Task description. In the entries that follow, repeat exactly the lines from the one that has "All I wanted was a happy ending" through the one that has "Giving it all to me…..", but omit pictures.

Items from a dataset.
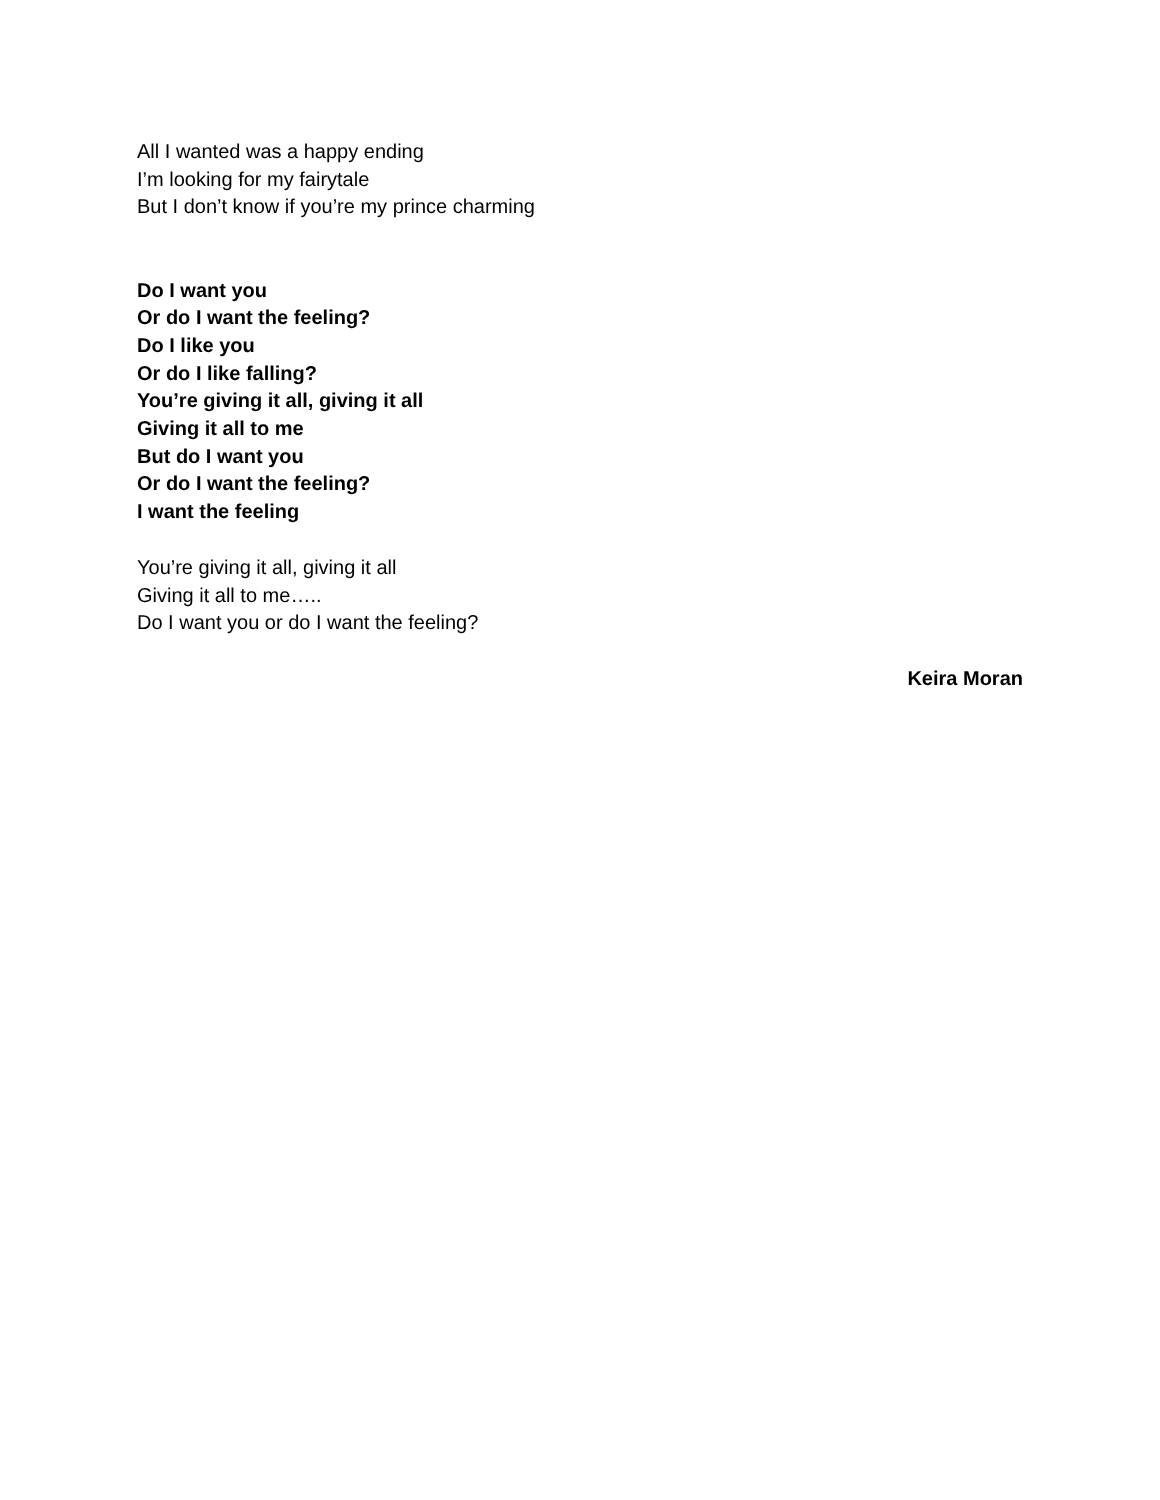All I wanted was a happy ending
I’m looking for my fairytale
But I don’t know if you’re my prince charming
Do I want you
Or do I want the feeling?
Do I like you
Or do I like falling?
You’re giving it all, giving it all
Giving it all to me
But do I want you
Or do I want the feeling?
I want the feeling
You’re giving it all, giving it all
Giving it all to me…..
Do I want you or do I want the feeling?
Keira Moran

...

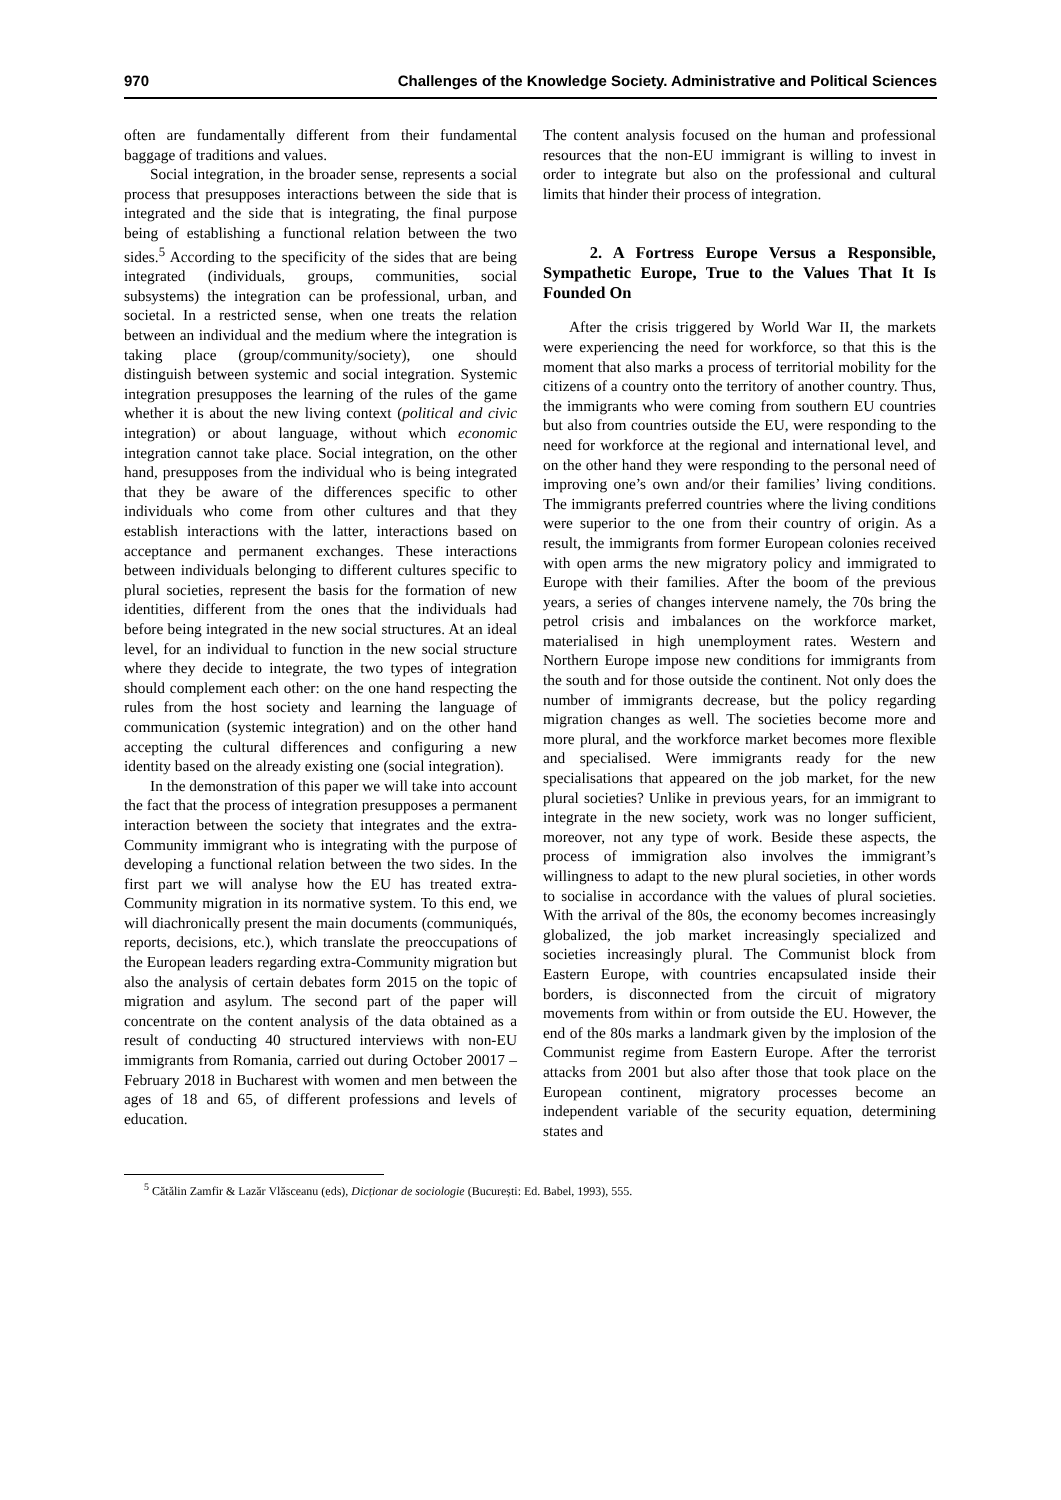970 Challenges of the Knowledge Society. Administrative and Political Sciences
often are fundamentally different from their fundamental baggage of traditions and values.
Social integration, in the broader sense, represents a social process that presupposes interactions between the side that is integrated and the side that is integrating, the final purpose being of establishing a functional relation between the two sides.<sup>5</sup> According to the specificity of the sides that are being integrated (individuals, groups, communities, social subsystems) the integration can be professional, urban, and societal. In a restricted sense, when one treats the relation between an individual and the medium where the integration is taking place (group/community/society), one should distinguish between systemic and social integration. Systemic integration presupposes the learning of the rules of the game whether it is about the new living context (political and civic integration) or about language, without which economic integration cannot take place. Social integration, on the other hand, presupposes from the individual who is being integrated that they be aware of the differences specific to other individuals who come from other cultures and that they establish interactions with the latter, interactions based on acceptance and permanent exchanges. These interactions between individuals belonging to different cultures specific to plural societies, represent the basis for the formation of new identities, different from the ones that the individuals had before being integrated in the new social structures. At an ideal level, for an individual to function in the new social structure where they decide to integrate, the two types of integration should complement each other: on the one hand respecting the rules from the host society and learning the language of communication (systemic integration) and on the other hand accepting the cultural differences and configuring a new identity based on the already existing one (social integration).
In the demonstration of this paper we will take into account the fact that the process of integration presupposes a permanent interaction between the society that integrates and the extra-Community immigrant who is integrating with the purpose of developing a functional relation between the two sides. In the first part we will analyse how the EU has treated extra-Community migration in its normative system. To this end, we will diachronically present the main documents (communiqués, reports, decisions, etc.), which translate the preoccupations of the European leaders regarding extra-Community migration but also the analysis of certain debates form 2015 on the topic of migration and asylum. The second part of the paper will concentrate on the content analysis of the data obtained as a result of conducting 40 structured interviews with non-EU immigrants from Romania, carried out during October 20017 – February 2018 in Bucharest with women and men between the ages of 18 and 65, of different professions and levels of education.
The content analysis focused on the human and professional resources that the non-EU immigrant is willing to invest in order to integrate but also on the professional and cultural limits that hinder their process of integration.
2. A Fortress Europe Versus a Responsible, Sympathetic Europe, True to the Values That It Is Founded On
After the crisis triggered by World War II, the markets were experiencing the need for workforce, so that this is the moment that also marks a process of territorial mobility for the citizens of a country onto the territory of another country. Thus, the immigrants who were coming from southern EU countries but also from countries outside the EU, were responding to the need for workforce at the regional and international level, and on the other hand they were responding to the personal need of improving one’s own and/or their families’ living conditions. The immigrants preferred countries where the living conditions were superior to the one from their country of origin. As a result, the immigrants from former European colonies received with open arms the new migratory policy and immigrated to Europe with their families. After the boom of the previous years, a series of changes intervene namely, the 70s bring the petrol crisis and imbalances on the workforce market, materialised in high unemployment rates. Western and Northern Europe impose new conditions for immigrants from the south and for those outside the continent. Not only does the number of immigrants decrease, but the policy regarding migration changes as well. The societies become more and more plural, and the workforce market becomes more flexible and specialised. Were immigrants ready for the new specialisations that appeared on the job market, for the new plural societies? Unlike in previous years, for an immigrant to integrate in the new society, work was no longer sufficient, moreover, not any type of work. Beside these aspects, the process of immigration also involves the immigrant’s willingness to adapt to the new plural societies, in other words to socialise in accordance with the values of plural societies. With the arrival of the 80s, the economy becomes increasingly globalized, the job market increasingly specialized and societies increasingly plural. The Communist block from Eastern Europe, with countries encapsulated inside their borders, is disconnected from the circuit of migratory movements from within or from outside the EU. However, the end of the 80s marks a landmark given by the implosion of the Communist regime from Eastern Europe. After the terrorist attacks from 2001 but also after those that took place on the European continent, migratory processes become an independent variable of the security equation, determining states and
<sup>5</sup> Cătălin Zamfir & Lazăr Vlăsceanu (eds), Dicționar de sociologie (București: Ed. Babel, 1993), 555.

---

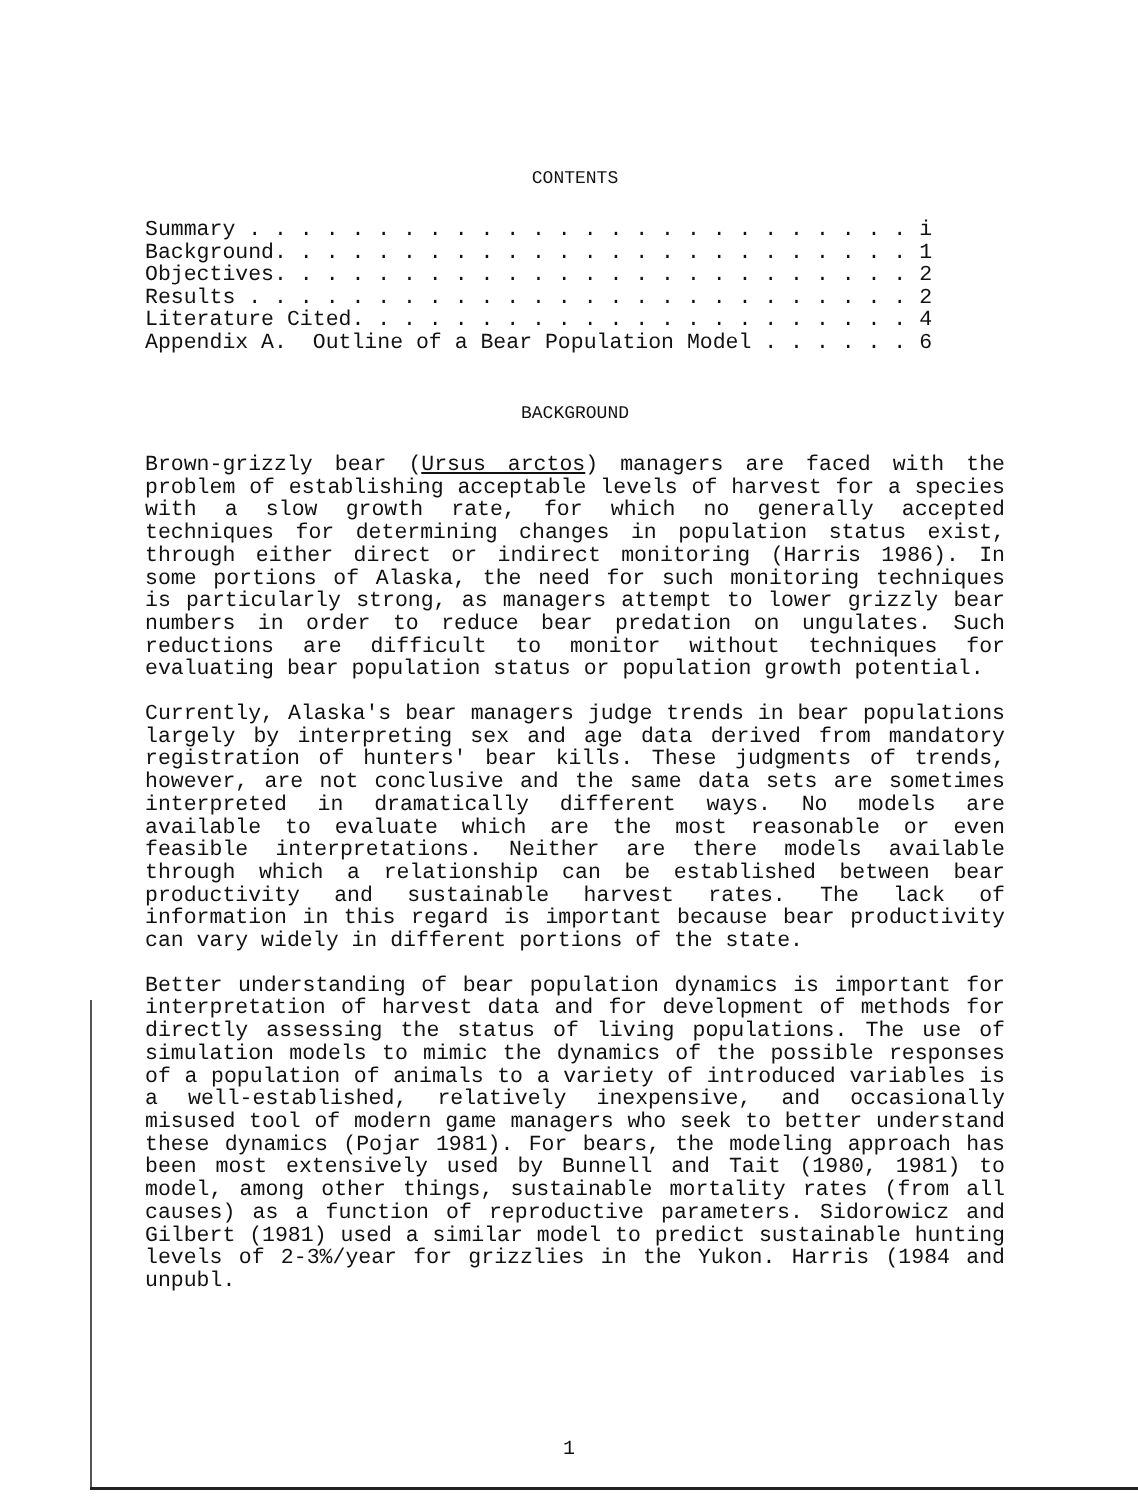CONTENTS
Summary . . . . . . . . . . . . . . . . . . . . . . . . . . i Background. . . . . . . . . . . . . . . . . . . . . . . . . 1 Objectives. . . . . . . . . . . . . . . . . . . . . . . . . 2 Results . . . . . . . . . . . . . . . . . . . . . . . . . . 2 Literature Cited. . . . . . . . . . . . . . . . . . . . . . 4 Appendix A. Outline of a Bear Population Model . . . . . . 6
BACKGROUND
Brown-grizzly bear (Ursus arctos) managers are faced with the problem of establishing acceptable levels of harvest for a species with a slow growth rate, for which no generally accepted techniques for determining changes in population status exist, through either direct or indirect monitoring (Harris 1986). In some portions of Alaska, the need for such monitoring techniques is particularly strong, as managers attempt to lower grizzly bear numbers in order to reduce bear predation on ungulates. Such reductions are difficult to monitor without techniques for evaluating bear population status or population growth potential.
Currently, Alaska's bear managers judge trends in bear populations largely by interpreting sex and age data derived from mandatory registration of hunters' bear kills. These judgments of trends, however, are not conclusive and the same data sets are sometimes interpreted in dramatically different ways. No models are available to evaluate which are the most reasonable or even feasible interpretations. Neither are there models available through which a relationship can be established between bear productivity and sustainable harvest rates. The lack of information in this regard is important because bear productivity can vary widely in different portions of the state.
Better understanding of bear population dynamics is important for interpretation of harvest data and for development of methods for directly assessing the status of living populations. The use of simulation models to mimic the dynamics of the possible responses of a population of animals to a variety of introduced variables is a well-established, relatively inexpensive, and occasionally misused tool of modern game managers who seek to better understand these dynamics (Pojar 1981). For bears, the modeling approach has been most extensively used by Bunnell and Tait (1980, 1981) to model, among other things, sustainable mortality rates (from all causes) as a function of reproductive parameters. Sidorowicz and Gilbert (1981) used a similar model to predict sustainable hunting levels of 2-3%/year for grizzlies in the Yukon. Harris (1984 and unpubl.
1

Exercise output.
All I wanted was a happy ending
I’m looking for my fairytale
But I don’t know if you’re my prince charming
Do I want you
Or do I want the feeling?
Do I like you
Or do I like falling?
You’re giving it all, giving it all
Giving it all to me
But do I want you
Or do I want the feeling?
I want the feeling
You’re giving it all, giving it all
Giving it all to me…..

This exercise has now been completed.